Queen Esther by John Irving Analysis – A Disappointing Follow-up to His Classic Work

If some authors experience an imperial era, where they hit the summit consistently, then American author John Irving’s extended through a series of several long, satisfying works, from his late-seventies breakthrough Garp to the 1989 release Owen Meany. Such were rich, humorous, compassionate works, connecting protagonists he calls “misfits” to social issues from gender equality to termination.

After His Owen Meany Novel, it’s been diminishing returns, aside from in size. His most recent work, 2022’s The Chairlift Book, was nine hundred pages of subjects Irving had examined better in prior novels (inability to speak, restricted growth, trans issues), with a two-hundred-page screenplay in the center to fill it out – as if padding were necessary.

Thus we approach a new Irving with care but still a tiny flame of expectation, which glows brighter when we find out that Queen Esther – a mere four hundred thirty-two pages – “returns to the world of The Cider House Rules”. That mid-eighties work is among Irving’s very best works, set mostly in an orphanage in St Cloud’s, Maine, managed by Dr Larch and his apprentice Wells.

This novel is a failure from a author who once gave such joy

In Cider House, Irving discussed abortion and belonging with richness, comedy and an all-encompassing empathy. And it was a major book because it abandoned the subjects that were becoming repetitive habits in his books: wrestling, wild bears, the city of Vienna, sex work.

This book opens in the fictional town of New Hampshire's Penacook in the beginning of the 1900s, where Mr. and Mrs. Winslow adopt 14-year-old foundling Esther from St Cloud's home. We are a several generations prior to the action of His Earlier Novel, yet Dr Larch stays familiar: even then dependent on ether, respected by his nurses, beginning every speech with “Here in St Cloud’s …” But his presence in the book is restricted to these opening scenes.

The Winslows are concerned about parenting Esther properly: she’s of Jewish faith, and “how might they help a adolescent girl of Jewish descent find herself?” To tackle that, we flash forward to Esther’s adulthood in the twenties era. She will be part of the Jewish exodus to the area, where she will join the paramilitary group, the Jewish nationalist armed force whose “goal was to defend Jewish towns from hostile actions” and which would eventually become the basis of the Israel's military.

Those are enormous topics to take on, but having brought in them, Irving avoids them. Because if it’s disappointing that the novel is hardly about the orphanage and Wilbur Larch, it’s still more upsetting that it’s likewise not about the titular figure. For causes that must involve story mechanics, Esther becomes a gestational carrier for another of the Winslows’ offspring, and bears to a baby boy, James, in 1941 – and the majority of this novel is the boy's story.
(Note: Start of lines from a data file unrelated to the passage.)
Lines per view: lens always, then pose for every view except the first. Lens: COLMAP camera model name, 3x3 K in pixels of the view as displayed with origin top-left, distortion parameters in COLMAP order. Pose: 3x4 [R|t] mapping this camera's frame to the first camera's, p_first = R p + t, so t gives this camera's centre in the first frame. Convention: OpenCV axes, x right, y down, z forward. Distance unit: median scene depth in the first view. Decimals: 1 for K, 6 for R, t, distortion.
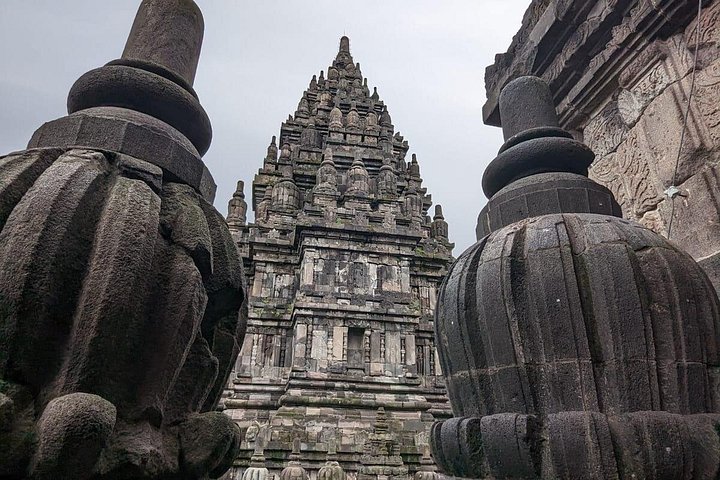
lens RADIAL K [[462.7, 0, 360.0], [0, 462.7, 240.0], [0, 0, 1]] dist [0.005738, -0.000174]
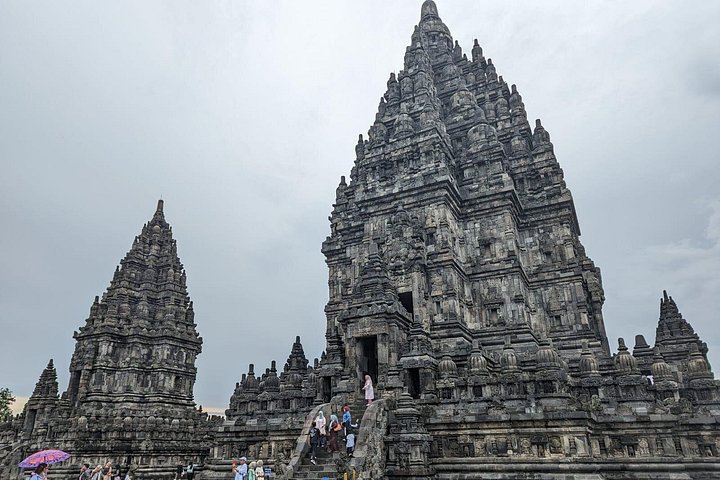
lens RADIAL K [[502.9, 0, 358.5], [0, 502.9, 247.4], [0, 0, 1]] dist [0.039124, -0.003708]
pose [[0.631500, 0.274619, 0.725115, -1.531788], [-0.312432, 0.946022, -0.086186, -0.549070], [-0.709643, -0.172123, 0.683213, -1.529771]]
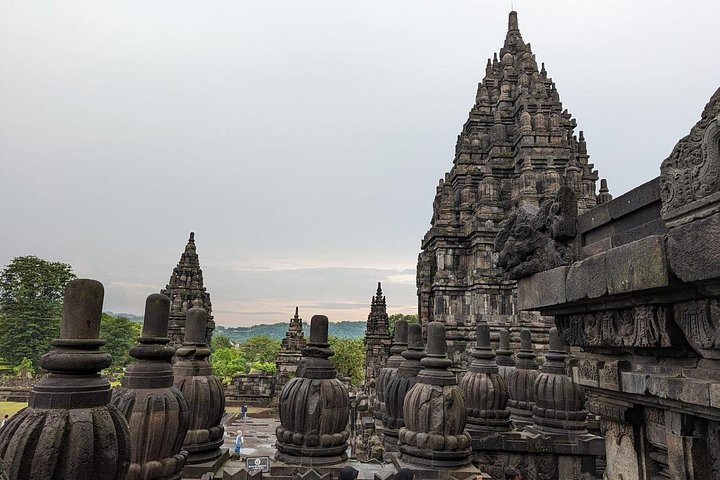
lens RADIAL K [[502.9, 0, 358.5], [0, 502.9, 247.4], [0, 0, 1]] dist [0.039124, -0.003708]
pose [[0.985891, -0.013215, -0.166865, -0.329889], [0.054218, 0.968347, 0.243647, -0.346932], [0.158364, -0.249257, 0.955401, -0.576917]]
And at this point is where Irving’s fixations come roaring back, both common and particular. Jimmy moves to – of course – Vienna; there’s discussion of avoiding the draft notice through self-harm (A Prayer for Owen Meany); a dog with a symbolic name (the animal, remember the earlier dog from Hotel New Hampshire); as well as grappling, streetwalkers, authors and penises (Irving’s passim).

Jimmy is a duller character than the female lead promised to be, and the supporting players, such as pupils the two students, and Jimmy’s instructor the tutor, are underdeveloped as well. There are a few nice set pieces – Jimmy losing his virginity; a fight where a couple of thugs get battered with a crutch and a tire pump – but they’re short-lived.
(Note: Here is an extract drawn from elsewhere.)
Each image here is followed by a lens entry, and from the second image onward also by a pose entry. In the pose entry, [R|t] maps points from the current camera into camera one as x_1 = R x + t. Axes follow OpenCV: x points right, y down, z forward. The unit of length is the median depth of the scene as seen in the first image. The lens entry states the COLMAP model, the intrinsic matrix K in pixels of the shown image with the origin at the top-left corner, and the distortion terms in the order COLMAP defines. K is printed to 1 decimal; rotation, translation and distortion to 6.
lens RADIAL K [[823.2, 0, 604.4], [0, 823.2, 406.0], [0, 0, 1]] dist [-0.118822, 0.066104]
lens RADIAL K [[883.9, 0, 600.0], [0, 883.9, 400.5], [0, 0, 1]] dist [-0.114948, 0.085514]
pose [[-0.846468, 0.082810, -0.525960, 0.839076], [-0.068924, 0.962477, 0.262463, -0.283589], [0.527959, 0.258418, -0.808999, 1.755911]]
Irving has not once been a subtle writer, but that is isn't the difficulty. He has always restated his arguments, foreshadowed story twists and let them to accumulate in the audience's thoughts before leading them to completion in long, shocking, funny moments. For example, in Irving’s works, physical elements tend to be lost: remember the tongue in The Garp Novel, the hand part in Owen Meany. Those missing pieces echo through the plot. In this novel, a major person loses an limb – but we merely learn thirty pages before the finish.

The protagonist comes back toward the end in the book, but just with a final impression of ending the story. We not once discover the entire story of her experiences in Palestine and Israel. Queen Esther is a letdown from a writer who in the past gave such joy. That’s the bad news. The positive note is that His Classic Novel – upon rereading together with this work – even now stands up beautifully, four decades later. So read it as an alternative: it’s much longer as the new novel, but a dozen times as enjoyable.

Sarah Ayala
Sarah Ayala

A passionate gaming enthusiast with over a decade of experience in reviewing and analyzing online slot games for players worldwide.